== Segment start ==

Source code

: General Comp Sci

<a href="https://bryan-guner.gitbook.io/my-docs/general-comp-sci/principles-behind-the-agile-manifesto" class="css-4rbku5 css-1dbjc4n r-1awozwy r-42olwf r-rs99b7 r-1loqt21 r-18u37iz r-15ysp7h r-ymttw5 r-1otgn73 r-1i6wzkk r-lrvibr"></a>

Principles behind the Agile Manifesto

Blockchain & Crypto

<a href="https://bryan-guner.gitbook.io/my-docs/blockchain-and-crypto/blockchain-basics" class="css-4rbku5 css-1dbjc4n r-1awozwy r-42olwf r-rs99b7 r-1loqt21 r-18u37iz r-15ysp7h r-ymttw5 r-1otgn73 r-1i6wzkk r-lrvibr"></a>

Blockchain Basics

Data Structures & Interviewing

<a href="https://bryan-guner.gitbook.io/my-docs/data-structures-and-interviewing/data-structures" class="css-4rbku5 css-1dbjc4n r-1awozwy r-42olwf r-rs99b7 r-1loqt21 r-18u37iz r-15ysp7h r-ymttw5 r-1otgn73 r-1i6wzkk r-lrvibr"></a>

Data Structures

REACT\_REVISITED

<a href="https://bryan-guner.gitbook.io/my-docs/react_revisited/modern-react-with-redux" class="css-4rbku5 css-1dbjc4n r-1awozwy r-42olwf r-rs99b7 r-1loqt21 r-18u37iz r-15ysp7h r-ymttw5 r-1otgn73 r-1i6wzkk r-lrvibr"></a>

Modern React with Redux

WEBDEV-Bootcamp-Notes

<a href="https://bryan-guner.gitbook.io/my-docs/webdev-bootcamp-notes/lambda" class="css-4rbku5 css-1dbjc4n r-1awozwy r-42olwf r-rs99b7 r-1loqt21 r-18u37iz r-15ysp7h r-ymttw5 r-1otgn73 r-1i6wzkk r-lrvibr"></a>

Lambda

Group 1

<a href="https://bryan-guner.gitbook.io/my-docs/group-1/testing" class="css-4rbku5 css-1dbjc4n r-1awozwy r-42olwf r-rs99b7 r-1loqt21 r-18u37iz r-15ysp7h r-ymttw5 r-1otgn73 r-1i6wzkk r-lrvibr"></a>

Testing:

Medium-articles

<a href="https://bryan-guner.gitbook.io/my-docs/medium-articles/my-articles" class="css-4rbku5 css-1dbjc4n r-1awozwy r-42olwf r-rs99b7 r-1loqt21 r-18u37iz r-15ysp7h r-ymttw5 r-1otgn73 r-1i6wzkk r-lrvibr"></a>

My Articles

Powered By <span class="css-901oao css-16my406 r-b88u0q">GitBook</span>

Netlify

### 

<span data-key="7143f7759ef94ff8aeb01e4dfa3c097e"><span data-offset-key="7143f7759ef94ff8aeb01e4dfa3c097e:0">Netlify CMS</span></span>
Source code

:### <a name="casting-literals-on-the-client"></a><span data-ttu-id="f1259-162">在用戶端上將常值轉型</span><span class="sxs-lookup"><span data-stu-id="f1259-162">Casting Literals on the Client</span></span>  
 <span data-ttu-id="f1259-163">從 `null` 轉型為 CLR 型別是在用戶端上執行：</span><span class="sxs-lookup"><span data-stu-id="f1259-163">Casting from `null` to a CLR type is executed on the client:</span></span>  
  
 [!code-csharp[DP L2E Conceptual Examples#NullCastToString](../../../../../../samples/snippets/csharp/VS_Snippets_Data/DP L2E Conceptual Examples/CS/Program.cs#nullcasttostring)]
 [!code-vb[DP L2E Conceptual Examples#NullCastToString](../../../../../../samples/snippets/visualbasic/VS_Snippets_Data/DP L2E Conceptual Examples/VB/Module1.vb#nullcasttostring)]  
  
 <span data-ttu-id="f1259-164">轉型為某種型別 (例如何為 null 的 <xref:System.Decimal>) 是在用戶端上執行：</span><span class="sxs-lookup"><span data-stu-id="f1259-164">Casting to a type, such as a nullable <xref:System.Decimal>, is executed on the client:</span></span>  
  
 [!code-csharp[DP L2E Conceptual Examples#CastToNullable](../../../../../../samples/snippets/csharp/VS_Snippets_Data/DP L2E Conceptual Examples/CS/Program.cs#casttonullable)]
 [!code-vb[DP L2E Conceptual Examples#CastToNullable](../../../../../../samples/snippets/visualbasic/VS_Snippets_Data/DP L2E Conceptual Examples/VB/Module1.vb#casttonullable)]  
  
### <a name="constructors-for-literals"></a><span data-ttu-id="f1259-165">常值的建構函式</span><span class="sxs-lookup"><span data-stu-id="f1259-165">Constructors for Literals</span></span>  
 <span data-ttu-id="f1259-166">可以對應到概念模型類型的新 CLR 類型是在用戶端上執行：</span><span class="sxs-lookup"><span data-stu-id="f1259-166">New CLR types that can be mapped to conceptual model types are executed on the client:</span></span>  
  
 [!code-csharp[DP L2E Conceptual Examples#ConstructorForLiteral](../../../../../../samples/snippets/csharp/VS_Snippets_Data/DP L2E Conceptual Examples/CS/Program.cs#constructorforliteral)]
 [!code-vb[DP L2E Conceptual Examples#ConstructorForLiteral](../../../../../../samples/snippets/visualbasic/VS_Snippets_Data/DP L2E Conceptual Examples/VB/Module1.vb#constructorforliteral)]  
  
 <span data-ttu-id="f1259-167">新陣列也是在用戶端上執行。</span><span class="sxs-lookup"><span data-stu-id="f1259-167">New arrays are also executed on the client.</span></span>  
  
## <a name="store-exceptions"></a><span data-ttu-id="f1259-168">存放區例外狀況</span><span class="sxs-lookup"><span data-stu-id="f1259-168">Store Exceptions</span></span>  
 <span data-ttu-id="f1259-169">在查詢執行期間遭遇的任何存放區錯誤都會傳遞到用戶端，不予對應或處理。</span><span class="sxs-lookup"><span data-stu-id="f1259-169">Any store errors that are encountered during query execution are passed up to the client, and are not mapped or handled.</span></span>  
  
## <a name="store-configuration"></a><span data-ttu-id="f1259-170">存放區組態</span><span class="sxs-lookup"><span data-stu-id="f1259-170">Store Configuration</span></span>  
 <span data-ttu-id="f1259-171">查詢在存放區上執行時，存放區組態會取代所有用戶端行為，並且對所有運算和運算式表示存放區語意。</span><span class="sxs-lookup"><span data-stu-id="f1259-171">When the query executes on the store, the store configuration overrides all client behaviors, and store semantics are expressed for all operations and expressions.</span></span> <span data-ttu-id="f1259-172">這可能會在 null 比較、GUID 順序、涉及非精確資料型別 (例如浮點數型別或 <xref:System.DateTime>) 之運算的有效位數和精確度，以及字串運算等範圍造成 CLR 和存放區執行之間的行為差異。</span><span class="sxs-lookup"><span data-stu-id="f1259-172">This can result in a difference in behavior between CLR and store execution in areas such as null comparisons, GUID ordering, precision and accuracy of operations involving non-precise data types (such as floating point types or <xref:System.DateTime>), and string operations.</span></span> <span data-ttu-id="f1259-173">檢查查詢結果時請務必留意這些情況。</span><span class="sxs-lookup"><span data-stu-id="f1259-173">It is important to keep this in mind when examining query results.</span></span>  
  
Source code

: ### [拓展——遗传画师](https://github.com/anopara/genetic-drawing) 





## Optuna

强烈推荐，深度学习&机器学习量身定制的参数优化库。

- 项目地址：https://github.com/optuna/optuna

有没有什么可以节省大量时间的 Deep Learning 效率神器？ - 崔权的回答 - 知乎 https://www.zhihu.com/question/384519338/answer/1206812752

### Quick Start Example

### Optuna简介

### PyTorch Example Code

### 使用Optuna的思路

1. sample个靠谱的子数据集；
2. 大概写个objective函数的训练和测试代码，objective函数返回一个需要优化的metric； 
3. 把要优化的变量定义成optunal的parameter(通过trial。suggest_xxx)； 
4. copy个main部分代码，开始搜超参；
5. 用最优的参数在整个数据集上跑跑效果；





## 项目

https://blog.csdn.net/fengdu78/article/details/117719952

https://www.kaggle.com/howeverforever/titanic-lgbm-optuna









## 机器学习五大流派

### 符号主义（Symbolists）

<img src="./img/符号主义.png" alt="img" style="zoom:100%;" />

== Segment end ==

▶ _Aim of the task_
Across the whole listing above, report each line that includes "xref".

▶ _Your response_
 <span data-ttu-id="f1259-164">轉型為某種型別 (例如何為 null 的 <xref:System.Decimal>) 是在用戶端上執行：</span><span class="sxs-lookup"><span data-stu-id="f1259-164">Casting to a type, such as a nullable <xref:System.Decimal>, is executed on the client:</span></span>  
 <span data-ttu-id="f1259-171">查詢在存放區上執行時，存放區組態會取代所有用戶端行為，並且對所有運算和運算式表示存放區語意。</span><span class="sxs-lookup"><span data-stu-id="f1259-171">When the query executes on the store, the store configuration overrides all client behaviors, and store semantics are expressed for all operations and expressions.</span></span> <span data-ttu-id="f1259-172">這可能會在 null 比較、GUID 順序、涉及非精確資料型別 (例如浮點數型別或 <xref:System.DateTime>) 之運算的有效位數和精確度，以及字串運算等範圍造成 CLR 和存放區執行之間的行為差異。</span><span class="sxs-lookup"><span data-stu-id="f1259-172">This can result in a difference in behavior between CLR and store execution in areas such as null comparisons, GUID ordering, precision and accuracy of operations involving non-precise data types (such as floating point types or <xref:System.DateTime>), and string operations.</span></span> <span data-ttu-id="f1259-173">檢查查詢結果時請務必留意這些情況。</span><span class="sxs-lookup"><span data-stu-id="f1259-173">It is important to keep this in mind when examining query results.</span></span>  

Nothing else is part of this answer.